**WHAT IS EXPECTED**
Each line of the data below that contains "teapot" must be copied.

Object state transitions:
*** Block opens ***

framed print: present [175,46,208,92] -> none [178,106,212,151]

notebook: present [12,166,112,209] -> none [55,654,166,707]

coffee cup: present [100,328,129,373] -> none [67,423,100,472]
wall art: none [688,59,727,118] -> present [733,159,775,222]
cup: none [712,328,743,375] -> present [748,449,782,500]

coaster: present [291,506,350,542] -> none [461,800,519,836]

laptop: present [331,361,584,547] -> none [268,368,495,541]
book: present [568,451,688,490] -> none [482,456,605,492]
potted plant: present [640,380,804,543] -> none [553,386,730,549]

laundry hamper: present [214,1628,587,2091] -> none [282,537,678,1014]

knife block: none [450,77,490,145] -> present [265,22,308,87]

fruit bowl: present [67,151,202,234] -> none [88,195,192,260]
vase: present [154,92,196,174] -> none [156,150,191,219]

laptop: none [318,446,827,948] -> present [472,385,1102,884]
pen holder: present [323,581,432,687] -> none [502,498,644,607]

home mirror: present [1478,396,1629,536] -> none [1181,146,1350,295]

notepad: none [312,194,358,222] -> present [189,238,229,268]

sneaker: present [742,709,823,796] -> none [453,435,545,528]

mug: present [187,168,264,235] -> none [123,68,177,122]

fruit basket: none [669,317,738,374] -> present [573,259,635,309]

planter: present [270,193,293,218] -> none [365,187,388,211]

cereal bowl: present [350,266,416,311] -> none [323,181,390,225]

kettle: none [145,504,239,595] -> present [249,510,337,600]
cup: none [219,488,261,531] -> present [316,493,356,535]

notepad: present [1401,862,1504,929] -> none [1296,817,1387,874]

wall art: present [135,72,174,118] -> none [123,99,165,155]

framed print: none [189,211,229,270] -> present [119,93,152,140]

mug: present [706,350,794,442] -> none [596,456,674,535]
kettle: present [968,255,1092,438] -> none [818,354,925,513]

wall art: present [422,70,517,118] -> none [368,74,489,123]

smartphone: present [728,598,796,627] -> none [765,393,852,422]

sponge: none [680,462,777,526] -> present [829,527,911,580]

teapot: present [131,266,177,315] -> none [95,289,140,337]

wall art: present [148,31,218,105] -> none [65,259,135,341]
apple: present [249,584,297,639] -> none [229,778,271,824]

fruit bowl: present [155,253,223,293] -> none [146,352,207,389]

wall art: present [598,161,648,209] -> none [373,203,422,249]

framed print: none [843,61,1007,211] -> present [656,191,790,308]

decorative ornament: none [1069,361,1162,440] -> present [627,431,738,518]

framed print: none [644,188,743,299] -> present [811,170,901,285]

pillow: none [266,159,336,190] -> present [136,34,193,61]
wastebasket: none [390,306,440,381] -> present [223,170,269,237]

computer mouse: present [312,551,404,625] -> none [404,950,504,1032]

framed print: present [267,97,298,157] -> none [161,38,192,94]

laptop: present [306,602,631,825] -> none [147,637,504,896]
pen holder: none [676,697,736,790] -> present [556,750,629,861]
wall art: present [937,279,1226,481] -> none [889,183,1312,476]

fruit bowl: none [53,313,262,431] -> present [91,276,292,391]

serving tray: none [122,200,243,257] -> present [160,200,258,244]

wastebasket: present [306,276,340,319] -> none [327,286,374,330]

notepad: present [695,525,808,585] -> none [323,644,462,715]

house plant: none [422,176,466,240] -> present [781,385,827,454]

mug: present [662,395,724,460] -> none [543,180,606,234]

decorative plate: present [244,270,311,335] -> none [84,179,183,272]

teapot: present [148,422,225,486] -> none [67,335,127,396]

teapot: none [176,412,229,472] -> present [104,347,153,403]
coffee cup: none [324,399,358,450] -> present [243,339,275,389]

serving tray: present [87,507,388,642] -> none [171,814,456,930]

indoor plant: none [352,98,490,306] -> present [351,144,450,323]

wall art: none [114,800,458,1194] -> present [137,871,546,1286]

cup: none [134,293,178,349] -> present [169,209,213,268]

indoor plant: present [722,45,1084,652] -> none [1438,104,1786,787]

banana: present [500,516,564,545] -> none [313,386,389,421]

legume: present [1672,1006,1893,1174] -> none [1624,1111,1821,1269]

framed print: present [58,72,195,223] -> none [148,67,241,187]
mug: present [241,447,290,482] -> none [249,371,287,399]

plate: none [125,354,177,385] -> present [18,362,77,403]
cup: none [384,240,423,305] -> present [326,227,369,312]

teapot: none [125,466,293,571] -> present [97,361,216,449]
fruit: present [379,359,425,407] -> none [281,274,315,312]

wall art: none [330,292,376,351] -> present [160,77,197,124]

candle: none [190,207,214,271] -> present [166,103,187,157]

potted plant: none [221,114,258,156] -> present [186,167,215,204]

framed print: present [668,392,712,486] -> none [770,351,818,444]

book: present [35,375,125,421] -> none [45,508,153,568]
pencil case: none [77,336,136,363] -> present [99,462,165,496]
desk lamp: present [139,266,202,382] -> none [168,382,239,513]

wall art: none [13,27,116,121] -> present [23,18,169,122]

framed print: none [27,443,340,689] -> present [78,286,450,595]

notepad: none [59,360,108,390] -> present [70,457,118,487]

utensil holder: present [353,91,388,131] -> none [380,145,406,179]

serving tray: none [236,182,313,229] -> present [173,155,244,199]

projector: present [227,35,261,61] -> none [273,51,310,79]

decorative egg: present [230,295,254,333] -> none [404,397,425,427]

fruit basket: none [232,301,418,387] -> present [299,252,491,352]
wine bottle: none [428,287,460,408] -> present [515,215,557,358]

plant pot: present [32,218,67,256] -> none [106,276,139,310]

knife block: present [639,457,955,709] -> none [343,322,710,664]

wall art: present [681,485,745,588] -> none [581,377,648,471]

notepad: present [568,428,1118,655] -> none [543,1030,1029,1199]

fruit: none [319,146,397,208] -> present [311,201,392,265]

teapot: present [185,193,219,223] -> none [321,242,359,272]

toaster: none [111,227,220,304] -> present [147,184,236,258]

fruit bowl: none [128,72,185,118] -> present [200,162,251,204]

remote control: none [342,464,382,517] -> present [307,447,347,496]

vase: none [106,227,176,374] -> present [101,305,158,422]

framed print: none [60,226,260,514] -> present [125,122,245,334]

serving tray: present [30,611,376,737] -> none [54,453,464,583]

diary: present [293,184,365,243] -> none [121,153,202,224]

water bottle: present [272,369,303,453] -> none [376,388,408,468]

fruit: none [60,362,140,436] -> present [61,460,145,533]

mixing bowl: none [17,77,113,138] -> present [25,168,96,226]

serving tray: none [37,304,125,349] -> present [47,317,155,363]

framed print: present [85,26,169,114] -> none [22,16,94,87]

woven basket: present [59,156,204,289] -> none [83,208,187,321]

*** Block closes ***

**EXERCISE RESULT**
teapot: present [131,266,177,315] -> none [95,289,140,337]
teapot: present [148,422,225,486] -> none [67,335,127,396]
teapot: none [176,412,229,472] -> present [104,347,153,403]
teapot: none [125,466,293,571] -> present [97,361,216,449]
teapot: present [185,193,219,223] -> none [321,242,359,272]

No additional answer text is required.